In a second lecture, Professor Jane Greaves, an astronomer at Cardiff University, presented preliminary observations from the Green Bank Telescope showing that ammonia on Earth is produced either by industrial processes or by nitrogen-fixing bacteria.
Greaves said: “Even if we confirm both [findings]it’s not proof that we found these magical microbes and they live there today,” adding that there are still “no ground truths.”

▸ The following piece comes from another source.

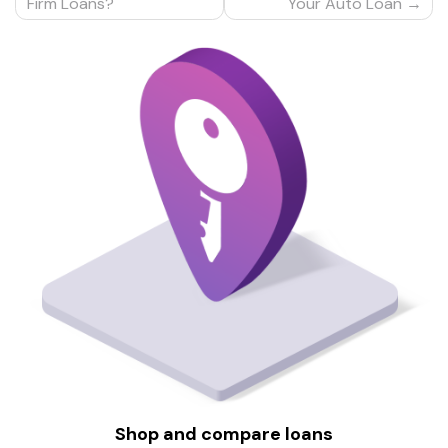
navigation
Firm Loans?
Your Auto Loan
Shop and compare loans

Prof Nikku Madhusudhan, an astrophysicist at the University of Cambridge who was not involved in either publication, said that in general, proof of a biosignature requires the signal to be robust and the molecules to be convincingly linked to life.
“When it comes to Venus, both questions are open,” he said. “If they do confirm the phosphine and ammonia robustly, that raises the chances of a biological origin.” The natural next thing will be that new people will look at it and give support or counterarguments. The story will be resolved with more data.
And he added: “All this is reason for optimism. If they can show that the signals are there, good for them.
Dr Robert Massey, Deputy Chief Executive of the Royal Astronomical Society, said: “These are very exciting discoveries, but it should be stressed that the results are only preliminary and more work is needed to learn more about the presence of these two potential biomarkers in the Clouds of Venus. However, it is amazing to think that these findings could point to either possible signs of life or some unknown chemical processes. It will be interesting to see what further investigations reveal in the coming months and years.